Representam um dos principais desafios que a humanidade

enfrenta nos nossos dias”, e lança o alerta para “a destruição

sem precedentes dos ecossistemas, que terá graves

consequências para todos nós”, se não forem realizados

esforços e tomadas medidas profundas e sérias para

reverter a atual situação. Quais foram, entretanto, as medidas

imediatas executadas, pelos decisores políticos, para mitigar

esta calamidade, após as mais de vinte cimeiras mundiais

(COP’s) já realizadas, para a redução, por exemplo, das

emissões de gases com efeito estufa, ou pela defesa da

biodiversidade? A avaliar, por exemplo, pela tinta grossa e

escura que tem (es)corrido nos jornais, e pelos maus odores,

provenientes das notícias sobre a exploração do lítio, nas

fraldas do Marão - Miguel Torga deve estar a dar voltas no seu

túmulo! -, a coisa começa mesmo a cheirar mal! Ali, os verdes

campos e os doces arvoredos são cada vez mais ocres e

acres! Vivemos num tempo em que, de facto, para alguns,

mais vale parecê-lo que sê-lo! Por vezes, selos e bandeiras,

promessas eleiçoeiras e palavras vãs vão enganando o

povo-vão. E aprimora-se o discurso, tipo economia circular,

ecotaxa, ecossistema, efeito estufa; aposta-se na fonética,

tipo sociedade cibernética, eclética e assética; conjugamse

eufónicos e expressivos verbos para inquietar e seduzir,

tipo reciclar, despoluir, reutilizar, circular, descarbonizar!

Talvez as gerações mais novas, sensibilizadas por jovens

comprometidos de alma e vontade, como Greta Thumberg,

sem velhos vícios, e focados na genuína defesa do planeta

Terra tenham outra visão e, se forem eles próprios, um dia,

a convocar e a coordenar as vindouras cimeiras, sê-lo-ão na

defesa do ambiente da mãe-Terra, se a considerarem, como S.

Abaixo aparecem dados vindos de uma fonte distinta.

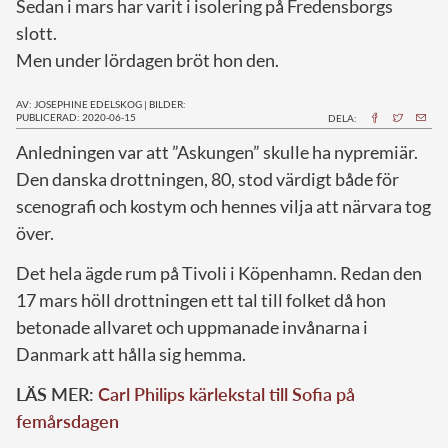
Sedan i mars har varit i isolering på Fredensborgs
slott.
Men under lördagen bröt hon den.
AV: JOSEPHINE EDELSKOG
|
BILDER:
PUBLICERAD: 2020-06-15
DELA:
A
nledningen var att ”Askungen” skulle ha nypremiär.
Den danska drottningen, 80, stod värdigt både för
scenografi och kostym och hennes vilja att närvara tog
över.
Det hela ägde rum på Tivoli i Köpenhamn. Redan den
17 mars höll drottningen ett tal till folket då hon
betonade allvaret och uppmanade invånarna i
Danmark att hålla sig hemma.
LÄS MER:
Carl Philips kärlekstal till Sofia på
femårsdagen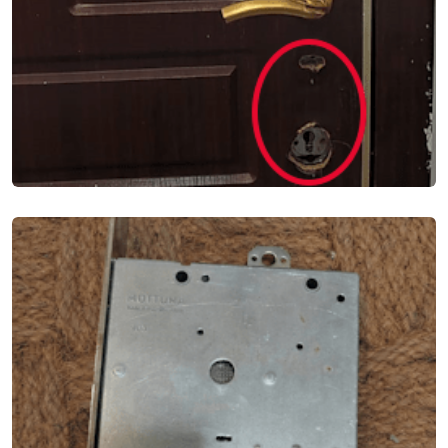
ВСКРЫТИЕ 2Х ЗАМКОВ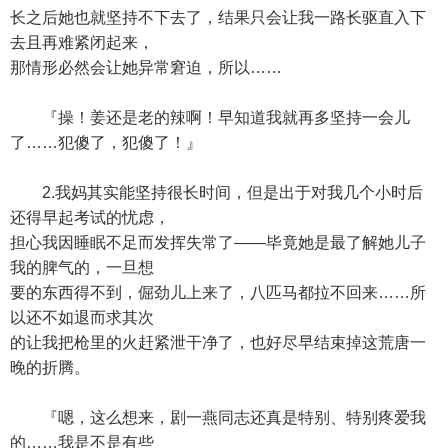
长之后她也就坚持不下去了，结果只会让我一路长驱直入下
去且再难紧闭起来，
那情形必然会让她异常窘迫，所以……
『操！姜还是老的辣啊！早知道我就再多坚持一会儿
了……犯傻了，犯傻了！』
2.我妈其实能坚持很长时间，但是出于对我几个小时后
还得早起考试的忧虑，
担心我因睡眠不足而发挥失常了——毕竟她是最了解她儿子
我的脾气的，一旦想
要的东西得不到，倔劲儿上来了，八匹马都拉不回来……所
以还不如退而求其次
的让我把枪里的火赶紧泄干净了，也好尽早结束掉这荒唐一
晚的折腾。
『嗯，这么想来，剧一燕同志还真是特别、特别疼爱我
的……我是不是有些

Francisco de Assis, a “nossa casa comum”, e a tratarem como

mãe ou irmã. Também por isso, a Escola tem, neste momento,

um papel fundamental para a educação e sensibilização dos

nossos jovens para esta luta ambiental única e épica, em que

de facto mais vale sê-lo, por dentro e por fora, nas palavras e

nos atos, nas grandes e nas pequenas coisas, do que parecêlo!

Registo, com alguma alegria, que vejo cada vez menos

chicletes coladas debaixo das mesas das salas de aula!